The weekly earnings from babysitting are $5 per hour, so the earnings from this job would be 5y.
To ensure that the total weekly earnings are at least $150, the following inequality can be written:
10x + 5y ≥ 150
2. Next, we need to consider the maximum number of hours we can work in a week. The combined total of hours worked for the farmer and babysitting cannot exceed 25 hours:
The combined number of hours worked for the farmer and babysitting cannot exceed 25 hours, so the following inequality can be written:
x + y ≤ 25
To graph this system of inequalities, we will plot the lines represented by each inequality and shade the region that satisfies both of the inequalities. The shaded region will represent the feasible solutions.
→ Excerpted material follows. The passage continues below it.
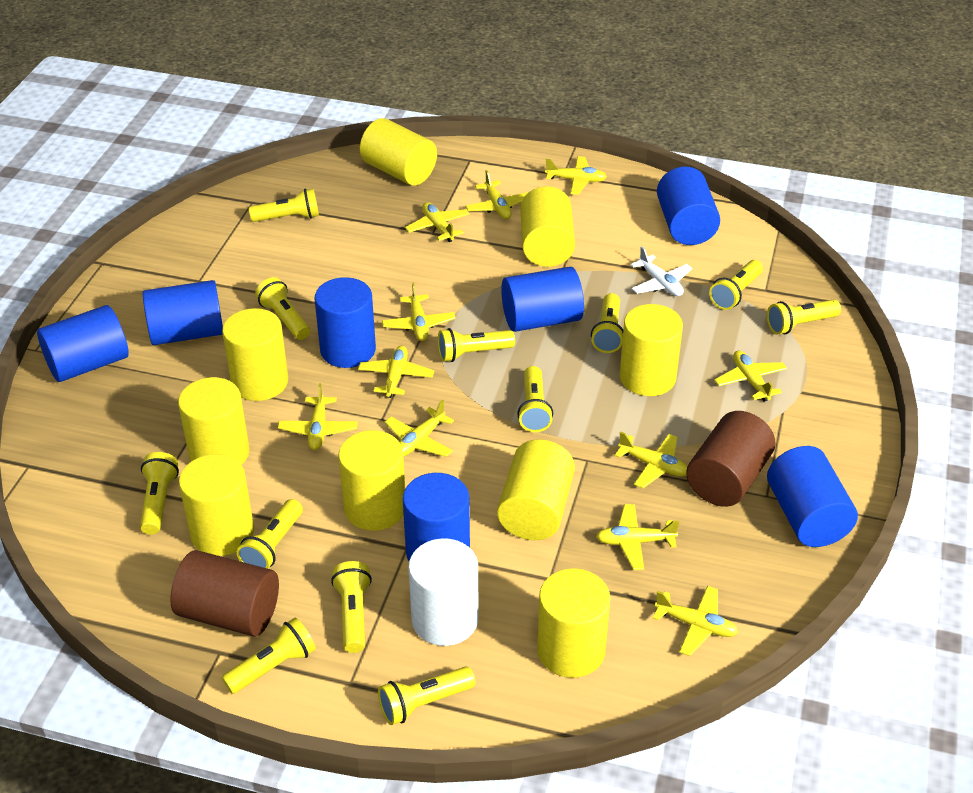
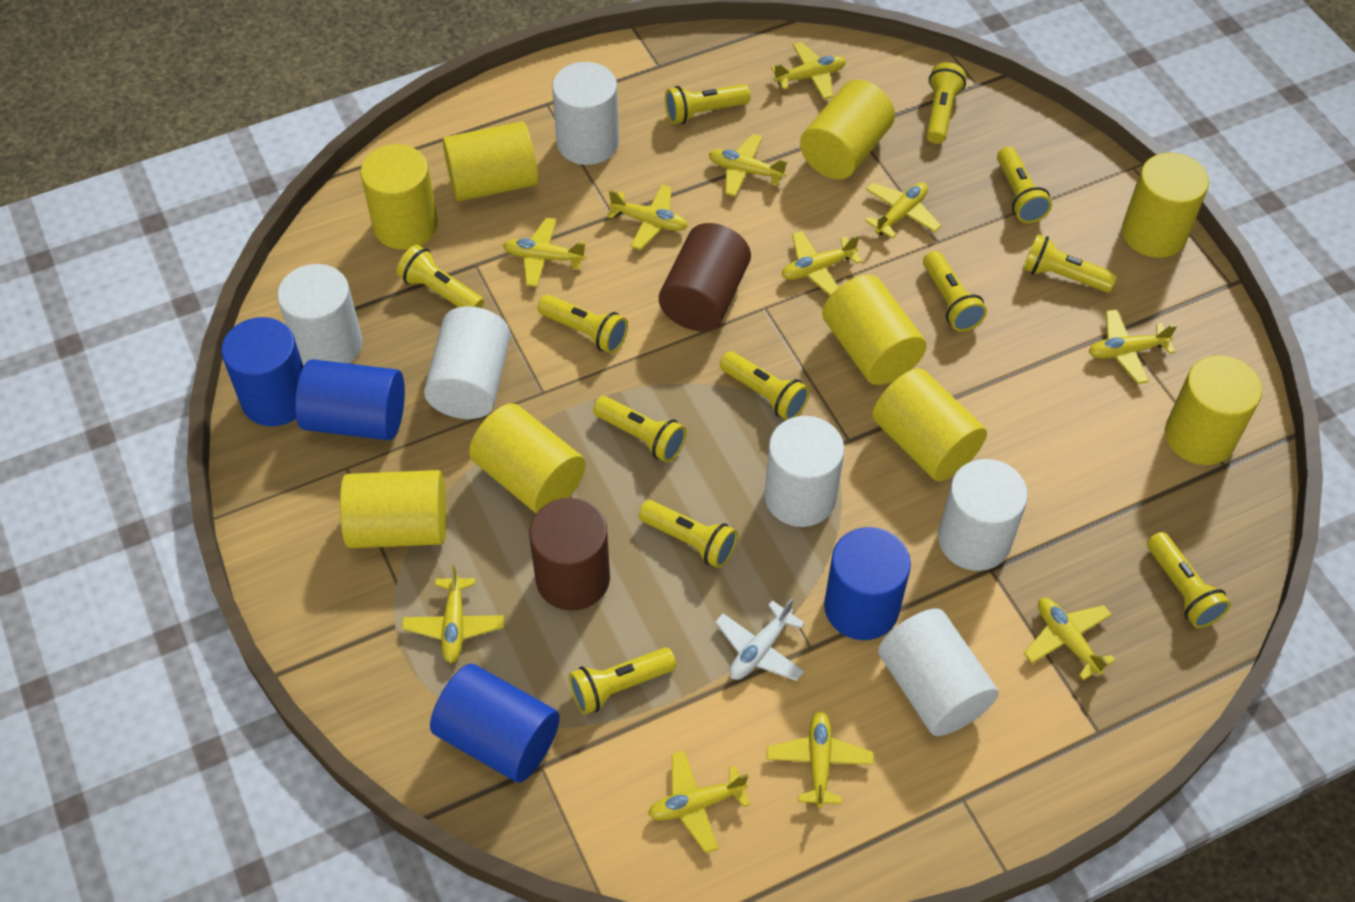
blue cylinder: [37,305,129,382] [143,280,223,345] [315,277,376,368] [403,473,470,561] [501,267,584,332] [657,167,720,245] [767,446,858,547] = 7 -> [221,317,303,426] [295,359,405,440] [430,664,560,782] [824,527,911,640] = 4
white cylinder: [408,539,479,646] = 1 -> [277,264,362,365] [424,306,511,419] [552,62,619,165] [764,416,844,527] [878,608,999,736] [938,459,1028,571] = 6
Here is how you can graph this system of linear inequalities:
1. Graph the boundary line for the first inequality: 10x + 5y = 150
- To do this, rewrite the equation in slope-intercept form: y = (150 - 10x) / 5
- Pick two x-values and solve for the corresponding y-values to find two points on the line.
- Plot these points and draw the line passing through them.
2. Graph the boundary line for the second inequality: x + y = 25
- Rewrite the equation in slope-intercept form: y = 25 - x
- Pick two x-values and solve for the corresponding y-values to find two points on the line.
- Plot these points and draw the line passing through them.
3. Shade the region that satisfies both inequalities.
- Determine which side of each line represents a valid solution by choosing a point on one side and testing it in the inequalities.
- Shade the region that satisfies both inequalities.
The shaded region will represent the feasible solutions where you can earn at least $150 per week while working a maximum of 25 hours.